_Exercise instructions_.
Exactly the lines from the one containing "ーム氏がビットコインについて、「イスラム教で禁じる賭" through the end of the data below are to be reproduced, and nothing besides them.

_Information_.
_ _ _

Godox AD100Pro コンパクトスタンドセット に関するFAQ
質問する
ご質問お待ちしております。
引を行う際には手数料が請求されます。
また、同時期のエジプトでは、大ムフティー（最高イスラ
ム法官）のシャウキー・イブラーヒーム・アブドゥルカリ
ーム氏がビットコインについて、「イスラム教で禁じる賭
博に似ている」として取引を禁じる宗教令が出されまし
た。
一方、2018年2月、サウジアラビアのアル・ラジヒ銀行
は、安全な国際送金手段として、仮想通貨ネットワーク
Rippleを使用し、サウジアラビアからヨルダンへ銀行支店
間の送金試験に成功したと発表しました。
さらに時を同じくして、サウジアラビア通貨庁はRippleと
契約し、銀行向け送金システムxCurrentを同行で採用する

_ _ _

_Output below_.
ーム氏がビットコインについて、「イスラム教で禁じる賭
博に似ている」として取引を禁じる宗教令が出されまし
た。
一方、2018年2月、サウジアラビアのアル・ラジヒ銀行
は、安全な国際送金手段として、仮想通貨ネットワーク
Rippleを使用し、サウジアラビアからヨルダンへ銀行支店
間の送金試験に成功したと発表しました。
さらに時を同じくして、サウジアラビア通貨庁はRippleと
契約し、銀行向け送金システムxCurrentを同行で採用する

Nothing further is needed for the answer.